In the political commentary passage, which two issues are said to be out there and likely to bite Obama?

TEXT PASSAGE
================================


    At the end of the day you are going to have to convince people that the it is better to vote for the white guy who want to keeps sending your kids to the meatgrinder or the half black guy who want to pull them out.

    I think that will be a hard sell.

  7. “Yes, but these claims are too obviously bogus and too obviously desperate to change the vote of anyone (except to switch them to voting for Obama).”

    I wish I had that level of confidence. The Obama is a Muslim slur is clearly bogus. Likewise the Obama attended an Indonesian madrassah. The Weatherman and Louis Farrakahn issues are out there, and will be used, and will bite Obama. The good news for Obama is that he has the power to defuse both of them by essentially telling both of them to get buggered.

================================

[Collected data]
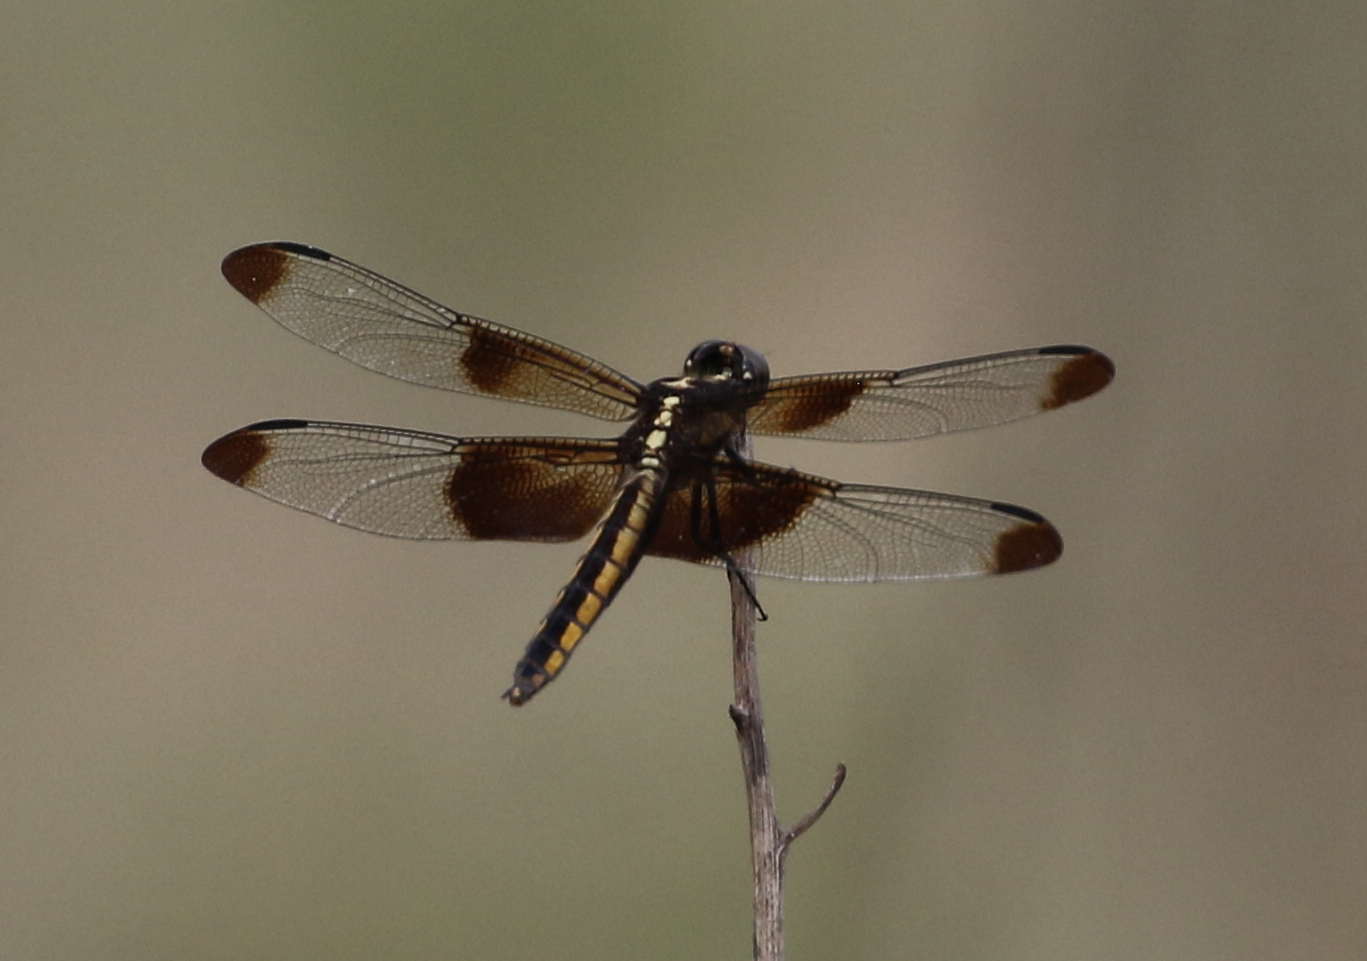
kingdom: Animalia
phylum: Arthropoda
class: Insecta
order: Odonata
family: Libellulidae
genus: Libellula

================================

REPLY
The Weatherman and Louis Farrakahn issues.